I had hoped to include some tile photos with this post, but I have to tell you, I took about 150 photos of tile alone. I haven't gone through them yet, but will post a few of them when I do. They are quite wonderful.
I really enjoyed walking some of these streets, their curves hding surprises just out of sight.
There are buildings no longer being lived in and these intrigue me as well. These places have a story. I wanted to venture inside this place and thought there might be some great photos inside. Alas, the noises I heard coming from inside, either from man or beast told me this probably wasn't a good idea. One must rely on intelligence when in a new country but mostly it was probably intuition.
But that's ok. I had plenty of opportunity wandering the streets to get photos of the weathered and worn.
Oh, the wonderful colors and peeling paint on this one:
Or this one:
This newer door was quite wonderful, too.
Doors and tiles were a pretty large focus while wandering around Fuseta. But a trip to a city like this would not be complete without going to the cemetary.
Asbjorn was with me on this walk.

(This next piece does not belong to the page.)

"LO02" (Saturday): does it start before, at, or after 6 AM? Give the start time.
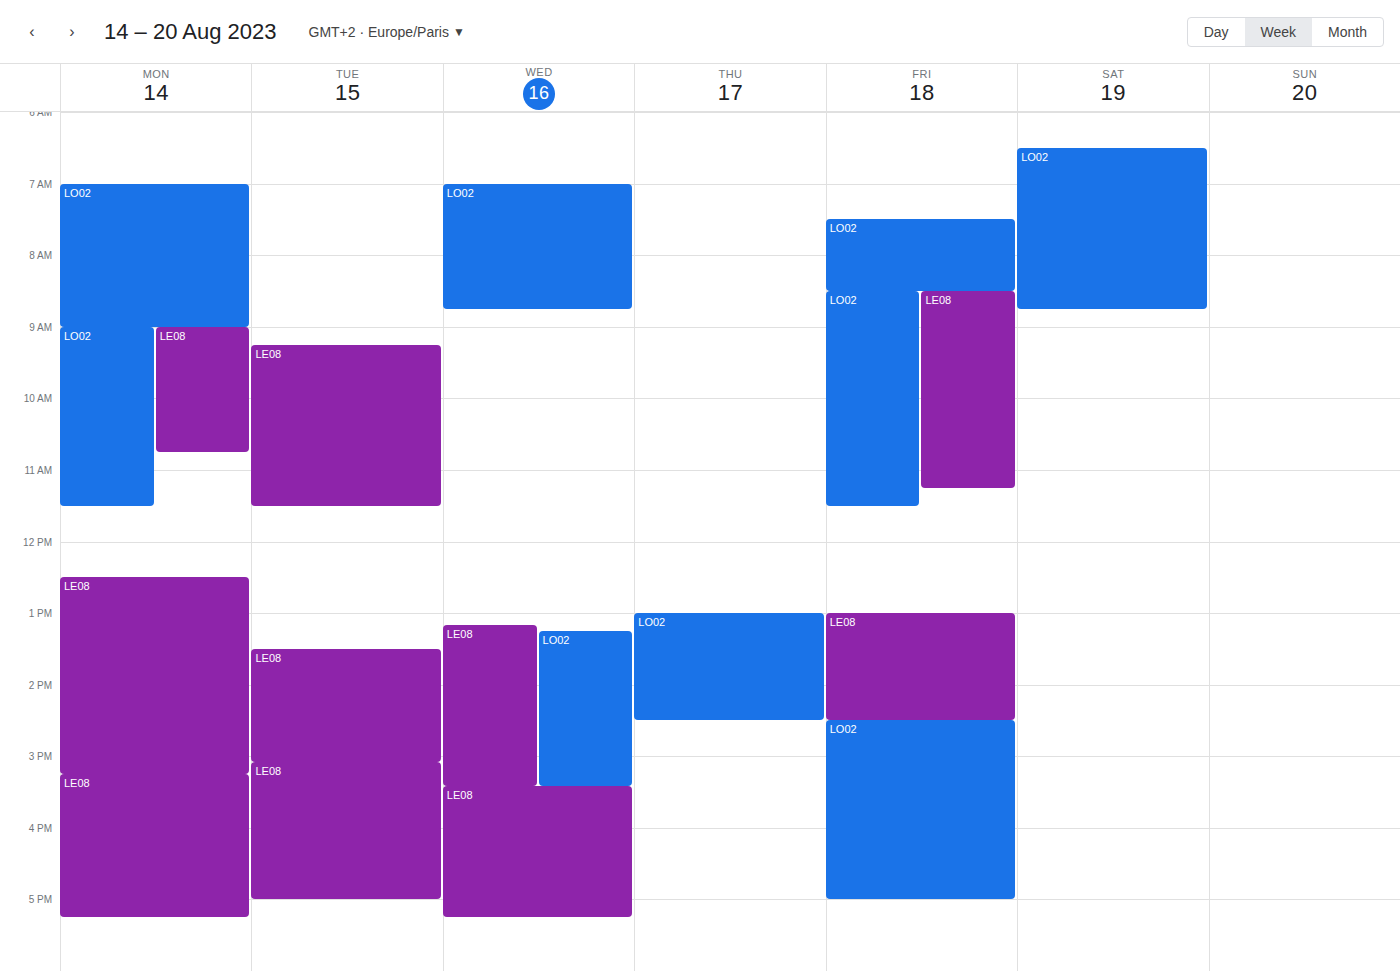
6:30 AM -- after 6 AM, 30 minutes below the 6 AM line.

Ah, a church up ahead, let's check it out.
A beautiful church. We could hear the bell from the apartment.
But what I really can't resist when there is a church like this, is the cemetary. I have loved cemetaries since I was a kid. This one was especially interesting. You walked through the gate and it was like entering another city, smaller, quiet, a city of the dead or departed, whichever term suits it best.

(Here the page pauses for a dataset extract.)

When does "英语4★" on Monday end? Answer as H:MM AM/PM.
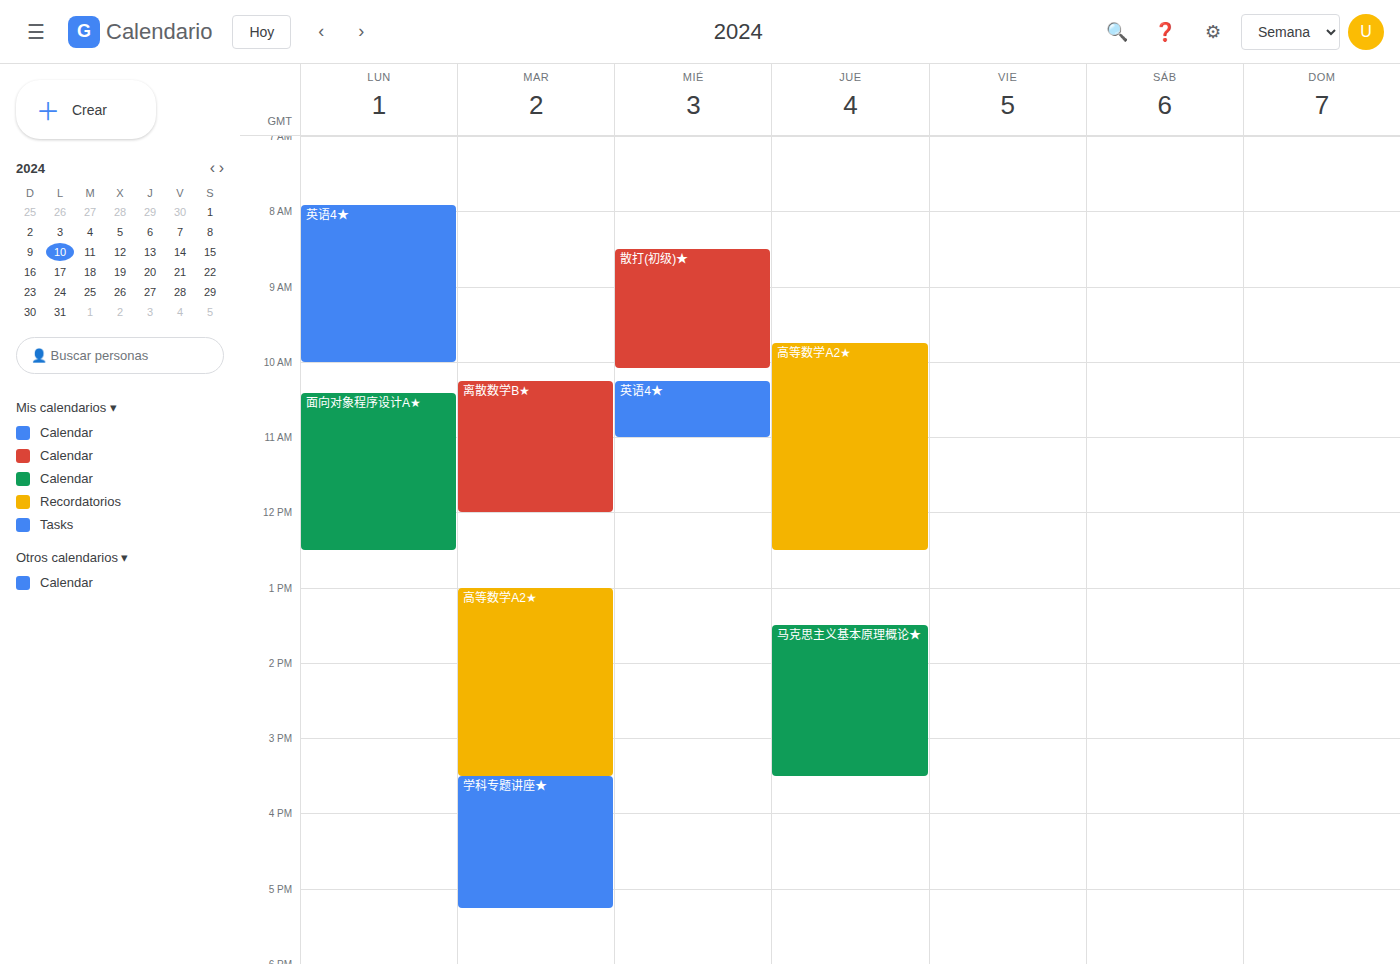
10:00 AM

There was a part that was open with regular type graves and stones along the ground.
And then I came upon the Painted Ladies of the Necropolis.
Walking back to the apartment, I stopped by the fish and farmer's market. What a place to behold. If you like fish like I do and I'm not quite sure there's anyone out there that likes fish as much as I do, then Portugal is the place for some fine eats.
There's all sorts of fish and I imagine this must be where the local restaurants come to get their offerings for the day:
And not just fish, but some very strange creatures:
Not sure what exactly those are or what to do with them. Just add butter.
And then I saw this curious fish:
Is it a fish? An eel of some sort? A belt or slippery rope? What do you do with that one?
But as I said earlier, there was also a farmer's market with vegetable and fruit. Textured green orbs of cabbage.
Jewels of peppers and tomatoes:
Well! All that exploring and then the wonderful fish market makes a woman ravenous for some good vittles. There's all sorts of restaurants and most of them have outdoor seating.
But I chose this place. It was right by the apartment, had great food and also a rather interesting name.
Were they fans of Battlestar Galactica when it was on?
So you go up to the window and pick out which fish you would like to eat. Sometimes, if you showed a lot of enthusiasm, which I usually did, they would pick out a fish or two, put it on a plate and bring it to your table to tell you all about it and let you pick out which one you would like for your dinner.
They get a nice bed of coals on an outdoor grill.
You selection chosen, the grill master commences to work, grilling your fish to perfection.
And I do mean perfection.
Ah, wonderful time. I have enjoyed looking back on this experience and I hope you have enjoyed the journey as well.
I will have to go through the tile photos soon. They are really fascinating to me and how beautiful they were on the sides of the houses.
I hope everyone is having a fantastic week. As far as I can tell, I am back. And it feels great to be back. I did miss my blog and hope to continue posting at a regular pace.